CD is on msn as I write this, I look at his name, half of me wants to talk to him, the other part of me doesn't want to cave. I know the part that doesn't want to cave will prevail, because I'm more proud than I let on at times.

I want him to check on me, I want him to ask me how I am, I want him to want to know. However, he's proud to and isn't going to cave either. I expect he's sat looking at my name having similar thought's to me.

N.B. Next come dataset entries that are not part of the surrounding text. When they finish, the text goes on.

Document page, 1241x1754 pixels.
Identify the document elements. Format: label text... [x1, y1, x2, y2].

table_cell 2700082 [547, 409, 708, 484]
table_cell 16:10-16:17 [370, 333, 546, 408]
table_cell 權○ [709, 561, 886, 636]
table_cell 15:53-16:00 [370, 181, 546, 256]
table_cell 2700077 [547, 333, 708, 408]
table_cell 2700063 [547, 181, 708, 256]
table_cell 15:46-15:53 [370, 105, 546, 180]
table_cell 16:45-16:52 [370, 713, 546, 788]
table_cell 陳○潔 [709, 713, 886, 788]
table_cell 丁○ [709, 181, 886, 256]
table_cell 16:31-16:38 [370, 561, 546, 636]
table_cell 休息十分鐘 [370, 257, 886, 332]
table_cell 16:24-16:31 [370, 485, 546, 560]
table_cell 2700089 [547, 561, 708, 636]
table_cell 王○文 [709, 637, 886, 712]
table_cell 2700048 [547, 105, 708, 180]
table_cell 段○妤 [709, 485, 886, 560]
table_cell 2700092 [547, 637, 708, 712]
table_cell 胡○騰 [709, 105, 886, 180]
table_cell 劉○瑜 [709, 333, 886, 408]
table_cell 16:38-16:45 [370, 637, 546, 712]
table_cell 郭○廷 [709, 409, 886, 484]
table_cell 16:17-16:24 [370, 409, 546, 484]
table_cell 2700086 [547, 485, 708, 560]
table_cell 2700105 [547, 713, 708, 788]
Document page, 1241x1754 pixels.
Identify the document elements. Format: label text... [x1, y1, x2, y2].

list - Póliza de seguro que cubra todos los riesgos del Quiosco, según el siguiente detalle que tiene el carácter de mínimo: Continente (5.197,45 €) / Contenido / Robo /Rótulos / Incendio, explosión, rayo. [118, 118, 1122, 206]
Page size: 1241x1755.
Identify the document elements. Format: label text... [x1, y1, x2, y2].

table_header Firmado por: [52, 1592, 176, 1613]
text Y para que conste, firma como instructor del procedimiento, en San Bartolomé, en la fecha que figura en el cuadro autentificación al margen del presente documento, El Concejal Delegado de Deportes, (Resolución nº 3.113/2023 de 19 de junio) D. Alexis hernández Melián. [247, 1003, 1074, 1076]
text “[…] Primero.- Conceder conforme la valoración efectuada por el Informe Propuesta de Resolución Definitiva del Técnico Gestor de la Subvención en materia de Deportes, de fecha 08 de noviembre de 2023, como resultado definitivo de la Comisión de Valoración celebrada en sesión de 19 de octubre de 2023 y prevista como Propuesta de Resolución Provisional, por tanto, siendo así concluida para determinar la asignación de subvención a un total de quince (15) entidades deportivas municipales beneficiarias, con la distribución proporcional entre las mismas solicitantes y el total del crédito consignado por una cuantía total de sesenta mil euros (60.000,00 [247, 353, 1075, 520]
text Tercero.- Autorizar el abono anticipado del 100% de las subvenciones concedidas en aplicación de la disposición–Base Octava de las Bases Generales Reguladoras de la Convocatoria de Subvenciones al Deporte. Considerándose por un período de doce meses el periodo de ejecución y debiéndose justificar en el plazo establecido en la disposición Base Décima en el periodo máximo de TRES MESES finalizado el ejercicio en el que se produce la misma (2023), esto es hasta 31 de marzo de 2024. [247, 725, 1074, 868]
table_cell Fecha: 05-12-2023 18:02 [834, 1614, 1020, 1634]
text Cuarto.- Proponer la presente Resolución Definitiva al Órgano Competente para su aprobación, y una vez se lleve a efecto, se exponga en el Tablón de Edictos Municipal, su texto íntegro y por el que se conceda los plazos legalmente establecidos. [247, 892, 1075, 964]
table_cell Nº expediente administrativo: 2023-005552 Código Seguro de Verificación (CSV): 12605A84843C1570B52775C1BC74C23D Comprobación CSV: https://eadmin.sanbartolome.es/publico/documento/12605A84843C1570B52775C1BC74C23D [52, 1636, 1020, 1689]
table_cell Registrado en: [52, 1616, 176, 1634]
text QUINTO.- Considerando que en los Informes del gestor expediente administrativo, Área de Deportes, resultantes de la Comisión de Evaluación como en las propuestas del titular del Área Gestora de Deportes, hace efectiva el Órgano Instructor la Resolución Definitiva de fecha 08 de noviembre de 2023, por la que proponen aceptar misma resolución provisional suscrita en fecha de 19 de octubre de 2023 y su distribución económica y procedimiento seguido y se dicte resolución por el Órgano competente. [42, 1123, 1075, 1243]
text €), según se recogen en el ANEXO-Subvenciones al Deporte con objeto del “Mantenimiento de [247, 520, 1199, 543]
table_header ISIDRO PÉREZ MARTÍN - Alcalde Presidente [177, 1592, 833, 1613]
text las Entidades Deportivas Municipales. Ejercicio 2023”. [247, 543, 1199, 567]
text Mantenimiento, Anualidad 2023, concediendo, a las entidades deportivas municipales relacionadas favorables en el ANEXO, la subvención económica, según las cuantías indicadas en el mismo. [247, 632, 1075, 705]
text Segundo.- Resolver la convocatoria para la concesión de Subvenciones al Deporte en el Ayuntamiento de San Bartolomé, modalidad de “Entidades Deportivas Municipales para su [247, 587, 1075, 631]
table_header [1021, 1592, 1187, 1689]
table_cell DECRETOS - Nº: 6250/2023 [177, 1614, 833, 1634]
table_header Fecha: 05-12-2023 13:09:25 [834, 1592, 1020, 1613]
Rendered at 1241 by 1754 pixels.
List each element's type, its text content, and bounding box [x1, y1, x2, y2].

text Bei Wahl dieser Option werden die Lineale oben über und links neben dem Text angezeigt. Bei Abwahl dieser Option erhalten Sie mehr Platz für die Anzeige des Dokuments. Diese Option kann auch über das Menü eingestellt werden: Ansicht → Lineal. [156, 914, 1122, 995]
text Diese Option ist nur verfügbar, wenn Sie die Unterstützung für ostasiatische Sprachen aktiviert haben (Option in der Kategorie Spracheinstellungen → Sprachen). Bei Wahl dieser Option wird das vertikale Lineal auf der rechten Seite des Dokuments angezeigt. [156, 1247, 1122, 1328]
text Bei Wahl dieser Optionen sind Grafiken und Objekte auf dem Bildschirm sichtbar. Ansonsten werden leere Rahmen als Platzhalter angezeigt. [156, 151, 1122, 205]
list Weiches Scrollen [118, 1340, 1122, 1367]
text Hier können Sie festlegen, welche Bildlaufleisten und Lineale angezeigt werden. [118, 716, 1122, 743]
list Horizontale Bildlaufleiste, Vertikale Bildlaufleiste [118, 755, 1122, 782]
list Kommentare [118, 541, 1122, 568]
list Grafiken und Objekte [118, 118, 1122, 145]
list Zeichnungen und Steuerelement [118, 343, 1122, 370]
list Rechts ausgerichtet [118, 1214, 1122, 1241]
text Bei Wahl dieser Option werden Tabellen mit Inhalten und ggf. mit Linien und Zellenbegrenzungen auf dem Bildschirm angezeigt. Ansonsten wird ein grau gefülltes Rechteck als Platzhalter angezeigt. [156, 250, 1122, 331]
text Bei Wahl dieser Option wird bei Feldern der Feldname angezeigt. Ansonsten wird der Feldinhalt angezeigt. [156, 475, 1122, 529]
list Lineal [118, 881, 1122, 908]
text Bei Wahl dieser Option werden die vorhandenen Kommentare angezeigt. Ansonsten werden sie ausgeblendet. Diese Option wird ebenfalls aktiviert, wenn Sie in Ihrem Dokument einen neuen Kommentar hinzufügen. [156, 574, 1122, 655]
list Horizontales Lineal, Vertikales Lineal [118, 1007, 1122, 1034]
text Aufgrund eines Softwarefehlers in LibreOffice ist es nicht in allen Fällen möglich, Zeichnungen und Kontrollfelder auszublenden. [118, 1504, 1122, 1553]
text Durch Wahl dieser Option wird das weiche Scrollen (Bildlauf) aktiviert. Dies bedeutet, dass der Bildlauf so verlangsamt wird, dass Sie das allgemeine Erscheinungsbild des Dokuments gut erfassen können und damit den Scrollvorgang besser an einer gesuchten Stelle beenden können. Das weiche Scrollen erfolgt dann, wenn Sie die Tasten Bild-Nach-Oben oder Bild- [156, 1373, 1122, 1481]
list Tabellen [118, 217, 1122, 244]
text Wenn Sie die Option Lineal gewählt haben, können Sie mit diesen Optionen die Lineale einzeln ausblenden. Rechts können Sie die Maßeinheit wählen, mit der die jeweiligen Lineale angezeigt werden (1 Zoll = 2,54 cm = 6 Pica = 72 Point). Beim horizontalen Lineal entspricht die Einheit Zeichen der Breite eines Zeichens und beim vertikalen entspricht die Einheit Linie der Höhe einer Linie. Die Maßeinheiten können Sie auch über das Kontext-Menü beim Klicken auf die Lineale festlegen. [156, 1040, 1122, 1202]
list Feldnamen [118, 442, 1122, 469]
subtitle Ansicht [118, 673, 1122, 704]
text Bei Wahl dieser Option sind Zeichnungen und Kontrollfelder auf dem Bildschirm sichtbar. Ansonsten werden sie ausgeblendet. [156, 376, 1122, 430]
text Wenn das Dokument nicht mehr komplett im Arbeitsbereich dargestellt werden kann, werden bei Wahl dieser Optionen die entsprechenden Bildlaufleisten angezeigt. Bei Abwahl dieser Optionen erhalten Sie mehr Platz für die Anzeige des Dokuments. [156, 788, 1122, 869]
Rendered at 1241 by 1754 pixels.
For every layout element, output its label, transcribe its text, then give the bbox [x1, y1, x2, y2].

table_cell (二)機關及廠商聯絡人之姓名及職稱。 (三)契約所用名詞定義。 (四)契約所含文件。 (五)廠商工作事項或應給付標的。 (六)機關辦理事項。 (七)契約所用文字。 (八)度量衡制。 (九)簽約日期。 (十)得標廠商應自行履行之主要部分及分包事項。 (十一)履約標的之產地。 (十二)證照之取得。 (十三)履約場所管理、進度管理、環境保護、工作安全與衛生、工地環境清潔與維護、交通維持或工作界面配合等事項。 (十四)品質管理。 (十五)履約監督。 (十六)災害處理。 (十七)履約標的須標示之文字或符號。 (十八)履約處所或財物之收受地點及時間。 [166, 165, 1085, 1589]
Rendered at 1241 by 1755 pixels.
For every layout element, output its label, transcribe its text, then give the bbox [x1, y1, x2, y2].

I've come to the conclusion that we are so alike but so different. We were both so scared to commit, both so scared about what falling in love meant, that we kept each other at arms length, not letting each other get too close, not wanting to know what it meant if we did. Then on the flip side he lives for experiences, what's the next buzz he can get, what's the next adrenalin rush, whereas me, I live for relationship, I live for people, my curiousity is to know why the stranger I saw sleeping in her car at 5pm was sleeping, was her day at work that bad, did she have no home to go to, if she did would she get no rest so had to get some in now.

You see CD lived for experiences, I live for relationship. We tried to combine the 2 but it didn't change the other thing, it didn't change the fact that when it came to feelings and emotions we were the same, too scared to commit, too scared to love. And how can you risk falling for someone if you're unsure they're going to fall for you back. And that pride of ours, it made us fall but not in love, it made us fall apart.

I hate how I'm more insecure than I realised, however I love that there is someone out there who can be my securuty. Now to find him!